#### THE TASK
Please filter the data below down to the lines holding the string "negative".

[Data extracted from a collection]
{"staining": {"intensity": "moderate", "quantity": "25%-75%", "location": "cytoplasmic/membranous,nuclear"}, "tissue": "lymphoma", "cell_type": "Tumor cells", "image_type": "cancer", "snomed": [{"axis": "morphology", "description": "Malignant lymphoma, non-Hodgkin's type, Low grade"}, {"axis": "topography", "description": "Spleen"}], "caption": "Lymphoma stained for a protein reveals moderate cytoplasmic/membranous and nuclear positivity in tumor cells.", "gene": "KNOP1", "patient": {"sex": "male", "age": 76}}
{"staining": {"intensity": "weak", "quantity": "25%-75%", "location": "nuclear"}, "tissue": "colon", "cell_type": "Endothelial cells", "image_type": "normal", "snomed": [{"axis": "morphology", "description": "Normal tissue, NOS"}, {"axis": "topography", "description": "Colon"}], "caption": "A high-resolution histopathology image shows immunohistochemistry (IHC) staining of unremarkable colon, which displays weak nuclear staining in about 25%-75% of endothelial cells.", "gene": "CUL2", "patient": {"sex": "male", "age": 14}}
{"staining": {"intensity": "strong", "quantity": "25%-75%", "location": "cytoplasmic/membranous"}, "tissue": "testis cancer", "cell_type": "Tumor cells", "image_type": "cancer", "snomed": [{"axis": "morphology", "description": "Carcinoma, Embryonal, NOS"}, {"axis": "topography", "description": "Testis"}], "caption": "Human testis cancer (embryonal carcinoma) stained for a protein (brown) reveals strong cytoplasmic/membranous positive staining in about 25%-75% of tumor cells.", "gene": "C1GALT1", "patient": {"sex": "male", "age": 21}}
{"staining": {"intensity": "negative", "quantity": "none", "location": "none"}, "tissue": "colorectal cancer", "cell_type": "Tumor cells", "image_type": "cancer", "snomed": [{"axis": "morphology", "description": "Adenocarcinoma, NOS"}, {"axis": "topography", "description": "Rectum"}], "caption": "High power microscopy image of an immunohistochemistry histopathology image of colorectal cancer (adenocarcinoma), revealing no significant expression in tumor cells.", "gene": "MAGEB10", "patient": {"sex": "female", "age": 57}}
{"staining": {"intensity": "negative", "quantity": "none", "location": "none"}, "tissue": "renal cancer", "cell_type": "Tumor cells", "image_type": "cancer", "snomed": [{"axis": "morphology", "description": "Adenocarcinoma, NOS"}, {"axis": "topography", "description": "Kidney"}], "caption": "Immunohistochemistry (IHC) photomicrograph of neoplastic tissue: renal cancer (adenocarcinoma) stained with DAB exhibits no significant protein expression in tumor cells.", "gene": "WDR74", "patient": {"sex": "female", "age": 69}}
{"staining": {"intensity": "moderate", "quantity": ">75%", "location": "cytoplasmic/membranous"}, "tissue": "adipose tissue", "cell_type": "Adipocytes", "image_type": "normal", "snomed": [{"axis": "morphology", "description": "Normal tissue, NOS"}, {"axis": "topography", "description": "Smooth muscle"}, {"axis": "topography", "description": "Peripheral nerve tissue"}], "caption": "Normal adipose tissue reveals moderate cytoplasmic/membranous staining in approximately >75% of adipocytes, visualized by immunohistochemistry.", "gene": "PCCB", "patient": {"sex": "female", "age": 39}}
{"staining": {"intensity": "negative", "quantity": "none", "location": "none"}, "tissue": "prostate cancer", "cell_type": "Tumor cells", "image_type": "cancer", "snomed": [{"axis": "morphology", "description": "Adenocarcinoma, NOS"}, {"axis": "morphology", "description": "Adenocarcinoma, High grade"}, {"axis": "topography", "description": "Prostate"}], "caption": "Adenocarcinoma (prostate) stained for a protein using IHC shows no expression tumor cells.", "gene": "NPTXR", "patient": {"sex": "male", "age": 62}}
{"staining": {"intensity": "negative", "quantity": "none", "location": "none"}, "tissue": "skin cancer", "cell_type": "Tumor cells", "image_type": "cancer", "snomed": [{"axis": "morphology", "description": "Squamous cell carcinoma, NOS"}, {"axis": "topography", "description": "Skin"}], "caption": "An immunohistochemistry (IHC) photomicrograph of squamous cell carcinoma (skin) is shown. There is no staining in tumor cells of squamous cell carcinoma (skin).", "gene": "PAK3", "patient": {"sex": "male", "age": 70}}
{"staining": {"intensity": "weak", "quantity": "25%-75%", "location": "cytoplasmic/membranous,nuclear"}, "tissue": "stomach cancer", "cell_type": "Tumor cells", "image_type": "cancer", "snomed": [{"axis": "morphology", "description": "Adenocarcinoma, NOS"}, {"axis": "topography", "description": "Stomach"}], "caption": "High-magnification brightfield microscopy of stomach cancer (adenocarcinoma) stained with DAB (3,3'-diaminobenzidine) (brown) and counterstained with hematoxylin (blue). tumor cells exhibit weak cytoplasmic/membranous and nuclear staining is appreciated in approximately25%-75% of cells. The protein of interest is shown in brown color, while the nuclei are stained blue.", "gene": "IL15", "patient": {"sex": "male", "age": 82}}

#### RESPONSE TO THIS TASK
{"staining": {"intensity": "negative", "quantity": "none", "location": "none"}, "tissue": "colorectal cancer", "cell_type": "Tumor cells", "image_type": "cancer", "snomed": [{"axis": "morphology", "description": "Adenocarcinoma, NOS"}, {"axis": "topography", "description": "Rectum"}], "caption": "High power microscopy image of an immunohistochemistry histopathology image of colorectal cancer (adenocarcinoma), revealing no significant expression in tumor cells.", "gene": "MAGEB10", "patient": {"sex": "female", "age": 57}}
{"staining": {"intensity": "negative", "quantity": "none", "location": "none"}, "tissue": "renal cancer", "cell_type": "Tumor cells", "image_type": "cancer", "snomed": [{"axis": "morphology", "description": "Adenocarcinoma, NOS"}, {"axis": "topography", "description": "Kidney"}], "caption": "Immunohistochemistry (IHC) photomicrograph of neoplastic tissue: renal cancer (adenocarcinoma) stained with DAB exhibits no significant protein expression in tumor cells.", "gene": "WDR74", "patient": {"sex": "female", "age": 69}}
{"staining": {"intensity": "negative", "quantity": "none", "location": "none"}, "tissue": "prostate cancer", "cell_type": "Tumor cells", "image_type": "cancer", "snomed": [{"axis": "morphology", "description": "Adenocarcinoma, NOS"}, {"axis": "morphology", "description": "Adenocarcinoma, High grade"}, {"axis": "topography", "description": "Prostate"}], "caption": "Adenocarcinoma (prostate) stained for a protein using IHC shows no expression tumor cells.", "gene": "NPTXR", "patient": {"sex": "male", "age": 62}}
{"staining": {"intensity": "negative", "quantity": "none", "location": "none"}, "tissue": "skin cancer", "cell_type": "Tumor cells", "image_type": "cancer", "snomed": [{"axis": "morphology", "description": "Squamous cell carcinoma, NOS"}, {"axis": "topography", "description": "Skin"}], "caption": "An immunohistochemistry (IHC) photomicrograph of squamous cell carcinoma (skin) is shown. There is no staining in tumor cells of squamous cell carcinoma (skin).", "gene": "PAK3", "patient": {"sex": "male", "age": 70}}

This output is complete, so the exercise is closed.